• **Work item**
Pull out every line in the entries below that contains the string "esto", and copy each one. Matches are case-sensitive.

• **Records shown**
╭──

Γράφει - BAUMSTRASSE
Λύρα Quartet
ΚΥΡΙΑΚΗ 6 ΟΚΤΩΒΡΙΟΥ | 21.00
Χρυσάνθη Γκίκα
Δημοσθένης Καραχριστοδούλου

╰──
╭──

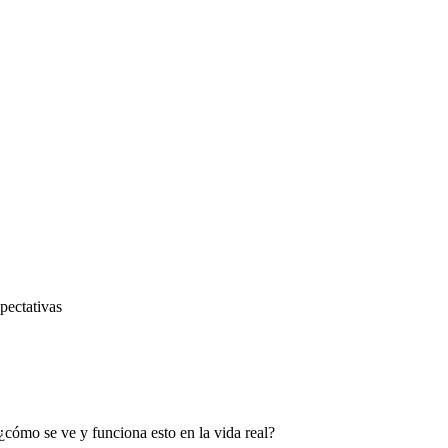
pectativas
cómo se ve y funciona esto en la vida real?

╰──

• **Response to this exercise**
cómo se ve y funciona esto en la vida real?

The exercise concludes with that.